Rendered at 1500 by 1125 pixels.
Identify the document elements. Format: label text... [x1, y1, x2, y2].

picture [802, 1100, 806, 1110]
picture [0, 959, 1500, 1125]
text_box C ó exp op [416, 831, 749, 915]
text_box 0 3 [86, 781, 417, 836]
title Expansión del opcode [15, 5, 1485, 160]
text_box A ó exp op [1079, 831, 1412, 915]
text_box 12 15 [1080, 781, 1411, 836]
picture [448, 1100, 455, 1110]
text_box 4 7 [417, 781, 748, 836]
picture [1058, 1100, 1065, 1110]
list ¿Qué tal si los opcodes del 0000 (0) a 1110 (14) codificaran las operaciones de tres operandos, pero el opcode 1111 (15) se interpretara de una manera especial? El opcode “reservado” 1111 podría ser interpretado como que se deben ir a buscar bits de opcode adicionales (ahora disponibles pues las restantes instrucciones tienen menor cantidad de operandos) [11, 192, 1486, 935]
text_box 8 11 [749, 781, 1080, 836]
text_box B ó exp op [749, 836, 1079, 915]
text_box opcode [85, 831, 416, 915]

WHAT THE TASK ASKS:
Convert the records, from the start through the line containing "Identify the document", into a JSON list of strings with one string per line and no blank lines.

THE ANSWER:
[
  "Rendered at 1500 by 1125 pixels.",
  "Identify the document elements. Format: label text... [x1, y1, x2, y2]."
]